Real-World Applications
GraphSHAP-IQ is applied to water distribution networks (WDNs) and molecular graphs. In WDNs, SIs reveal the trajectory of chlorination, aligning with physical flow patterns. In molecular graphs, SIs highlight functional groups (e.g., NO2 in mutagenicity, benzene rings), providing interpretable substructure attributions.



Figure 6: Spread of chlorination through a WDN over time as explained by 2-SII.
Architectural Trade-offs and Limitations
The method requires linear global pooling and output layers, which is standard in many GNN benchmarks but excludes architectures with deep readouts. Empirical comparison shows that non-linear readouts can induce interactions outside the receptive field, violating the locality assumption and leading to fundamentally different SI structures.





Figure 7: Comparison of the SI-Graphs for pyridine molecule across GCN, GIN, and GAT architectures; all models accurately predict non-benzene.
Implementation Considerations
- Computational Requirements: For sparse graphs and shallow GNNs, exact SIs are tractable; for dense graphs, approximation is necessary.
- Deployment: The method is implemented in the shapiq package and is compatible with PyTorch Geometric; parallelization is recommended for large-scale evaluation.
- Masking Strategy: Baseline feature masking (BSHAP) is used; alternative strategies (e.g., induced subgraphs, edge removal) may emphasize different aspects and are suggested for future work.
- Scalability: The approach is extendable to other models with spatially restricted features, such as CNNs.
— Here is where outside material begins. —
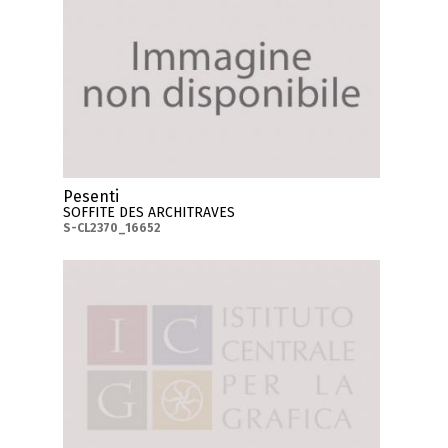
Pesenti
SOFFITE DES ARCHITRAVES
S-CL2370_16652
Implications and Future Directions
GraphSHAP-IQ provides a principled, efficient framework for computing exact and any-order SIs in GNNs, enabling interpretable decomposition of graph-level predictions. The locality-induced sparsity is a key insight, with practical impact on explainability in domains such as chemistry, biology, and infrastructure networks. The findings challenge the implicit assumption in many GNN XAI methods that interactions outside receptive fields are negligible, especially for non-linear readouts. Future work should explore alternative masking strategies, extend the approach to other architectures, and develop novel approximation methods tailored to the sparsity structure.
Conclusion
The paper establishes that, under linearity assumptions, the complexity of computing SIs in GNNs is determined solely by the receptive fields, enabling exact explanations for large graphs. GraphSHAP-IQ and its interaction-informed variants substantially reduce computational cost and improve estimation quality compared to model-agnostic baselines. Visualization of SIs as SI-Graphs provides actionable insights into model reasoning, with demonstrated utility in scientific and engineering applications. The approach sets a new standard for interpretable GNN explanations, with broad implications for XAI research and practice.